Stored data entries -

········

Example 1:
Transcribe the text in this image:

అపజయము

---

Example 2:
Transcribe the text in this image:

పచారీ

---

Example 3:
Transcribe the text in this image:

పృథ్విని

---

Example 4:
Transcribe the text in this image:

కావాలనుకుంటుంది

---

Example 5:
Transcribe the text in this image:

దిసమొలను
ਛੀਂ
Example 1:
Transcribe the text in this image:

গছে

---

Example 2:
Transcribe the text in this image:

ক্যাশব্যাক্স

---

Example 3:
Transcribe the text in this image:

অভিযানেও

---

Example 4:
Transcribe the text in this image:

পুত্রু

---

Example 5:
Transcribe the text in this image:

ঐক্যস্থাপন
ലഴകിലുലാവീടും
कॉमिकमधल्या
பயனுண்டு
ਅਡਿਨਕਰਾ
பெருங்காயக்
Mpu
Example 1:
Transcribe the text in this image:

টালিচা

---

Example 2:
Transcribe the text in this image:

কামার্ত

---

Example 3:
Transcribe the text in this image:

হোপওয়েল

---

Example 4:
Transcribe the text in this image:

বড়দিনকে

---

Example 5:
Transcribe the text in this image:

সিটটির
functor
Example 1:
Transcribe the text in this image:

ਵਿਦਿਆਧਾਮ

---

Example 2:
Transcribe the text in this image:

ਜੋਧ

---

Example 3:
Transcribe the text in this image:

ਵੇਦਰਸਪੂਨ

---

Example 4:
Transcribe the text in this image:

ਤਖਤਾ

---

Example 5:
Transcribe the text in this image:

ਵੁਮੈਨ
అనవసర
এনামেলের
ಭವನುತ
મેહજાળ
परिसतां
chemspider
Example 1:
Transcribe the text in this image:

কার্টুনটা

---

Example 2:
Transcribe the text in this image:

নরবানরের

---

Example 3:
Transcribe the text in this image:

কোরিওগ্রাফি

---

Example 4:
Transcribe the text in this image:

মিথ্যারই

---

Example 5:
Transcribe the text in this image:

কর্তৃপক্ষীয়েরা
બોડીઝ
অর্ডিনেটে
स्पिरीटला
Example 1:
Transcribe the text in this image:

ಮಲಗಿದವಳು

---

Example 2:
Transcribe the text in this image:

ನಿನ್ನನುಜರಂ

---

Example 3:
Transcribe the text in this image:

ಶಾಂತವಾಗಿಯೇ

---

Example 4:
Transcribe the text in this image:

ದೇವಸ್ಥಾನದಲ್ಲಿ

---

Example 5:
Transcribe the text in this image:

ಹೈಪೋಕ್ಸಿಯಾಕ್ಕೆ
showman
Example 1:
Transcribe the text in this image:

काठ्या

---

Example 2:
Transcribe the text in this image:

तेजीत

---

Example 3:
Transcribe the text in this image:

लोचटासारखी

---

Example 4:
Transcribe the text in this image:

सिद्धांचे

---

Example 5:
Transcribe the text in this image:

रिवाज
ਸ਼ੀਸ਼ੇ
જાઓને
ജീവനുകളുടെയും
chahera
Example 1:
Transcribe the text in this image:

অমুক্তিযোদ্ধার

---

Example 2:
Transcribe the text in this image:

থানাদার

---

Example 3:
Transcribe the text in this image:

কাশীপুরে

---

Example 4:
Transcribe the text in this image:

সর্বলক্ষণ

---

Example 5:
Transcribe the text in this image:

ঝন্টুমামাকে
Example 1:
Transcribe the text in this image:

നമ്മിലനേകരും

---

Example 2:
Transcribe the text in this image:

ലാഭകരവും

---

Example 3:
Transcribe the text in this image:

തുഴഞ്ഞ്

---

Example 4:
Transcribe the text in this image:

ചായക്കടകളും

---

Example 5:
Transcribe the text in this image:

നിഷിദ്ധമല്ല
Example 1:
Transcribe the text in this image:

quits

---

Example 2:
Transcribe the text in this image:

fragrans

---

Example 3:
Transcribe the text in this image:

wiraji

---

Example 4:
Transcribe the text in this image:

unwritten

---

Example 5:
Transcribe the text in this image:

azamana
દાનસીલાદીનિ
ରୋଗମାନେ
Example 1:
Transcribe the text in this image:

········

Work to complete - The entries above must be repeated word for word.

Task solution -
Example 1:
Transcribe the text in this image:

అపజయము

---

Example 2:
Transcribe the text in this image:

పచారీ

---

Example 3:
Transcribe the text in this image:

పృథ్విని

---

Example 4:
Transcribe the text in this image:

కావాలనుకుంటుంది

---

Example 5:
Transcribe the text in this image:

దిసమొలను
ਛੀਂ
Example 1:
Transcribe the text in this image:

গছে

---

Example 2:
Transcribe the text in this image:

ক্যাশব্যাক্স

---

Example 3:
Transcribe the text in this image:

অভিযানেও

---

Example 4:
Transcribe the text in this image:

পুত্রু

---

Example 5:
Transcribe the text in this image:

ঐক্যস্থাপন
ലഴകിലുലാവീടും
कॉमिकमधल्या
பயனுண்டு
ਅਡਿਨਕਰਾ
பெருங்காயக்
Mpu
Example 1:
Transcribe the text in this image:

টালিচা

---

Example 2:
Transcribe the text in this image:

কামার্ত

---

Example 3:
Transcribe the text in this image:

হোপওয়েল

---

Example 4:
Transcribe the text in this image:

বড়দিনকে

---

Example 5:
Transcribe the text in this image:

সিটটির
functor
Example 1:
Transcribe the text in this image:

ਵਿਦਿਆਧਾਮ

---

Example 2:
Transcribe the text in this image:

ਜੋਧ

---

Example 3:
Transcribe the text in this image:

ਵੇਦਰਸਪੂਨ

---

Example 4:
Transcribe the text in this image:

ਤਖਤਾ

---

Example 5:
Transcribe the text in this image:

ਵੁਮੈਨ
అనవసర
এনামেলের
ಭವನುತ
મેહજાળ
परिसतां
chemspider
Example 1:
Transcribe the text in this image:

কার্টুনটা

---

Example 2:
Transcribe the text in this image:

নরবানরের

---

Example 3:
Transcribe the text in this image:

কোরিওগ্রাফি

---

Example 4:
Transcribe the text in this image:

মিথ্যারই

---

Example 5:
Transcribe the text in this image:

কর্তৃপক্ষীয়েরা
બોડીઝ
অর্ডিনেটে
स्पिरीटला
Example 1:
Transcribe the text in this image:

ಮಲಗಿದವಳು

---

Example 2:
Transcribe the text in this image:

ನಿನ್ನನುಜರಂ

---

Example 3:
Transcribe the text in this image:

ಶಾಂತವಾಗಿಯೇ

---

Example 4:
Transcribe the text in this image:

ದೇವಸ್ಥಾನದಲ್ಲಿ

---

Example 5:
Transcribe the text in this image:

ಹೈಪೋಕ್ಸಿಯಾಕ್ಕೆ
showman
Example 1:
Transcribe the text in this image:

काठ्या

---

Example 2:
Transcribe the text in this image:

तेजीत

---

Example 3:
Transcribe the text in this image:

लोचटासारखी

---

Example 4:
Transcribe the text in this image:

सिद्धांचे

---

Example 5:
Transcribe the text in this image:

रिवाज
ਸ਼ੀਸ਼ੇ
જાઓને
ജീവനുകളുടെയും
chahera
Example 1:
Transcribe the text in this image:

অমুক্তিযোদ্ধার

---

Example 2:
Transcribe the text in this image:

থানাদার

---

Example 3:
Transcribe the text in this image:

কাশীপুরে

---

Example 4:
Transcribe the text in this image:

সর্বলক্ষণ

---

Example 5:
Transcribe the text in this image:

ঝন্টুমামাকে
Example 1:
Transcribe the text in this image:

നമ്മിലനേകരും

---

Example 2:
Transcribe the text in this image:

ലാഭകരവും

---

Example 3:
Transcribe the text in this image:

തുഴഞ്ഞ്

---

Example 4:
Transcribe the text in this image:

ചായക്കടകളും

---

Example 5:
Transcribe the text in this image:

നിഷിദ്ധമല്ല
Example 1:
Transcribe the text in this image:

quits

---

Example 2:
Transcribe the text in this image:

fragrans

---

Example 3:
Transcribe the text in this image:

wiraji

---

Example 4:
Transcribe the text in this image:

unwritten

---

Example 5:
Transcribe the text in this image:

azamana
દાનસીલાદીનિ
ରୋଗମାନେ
Example 1:
Transcribe the text in this image:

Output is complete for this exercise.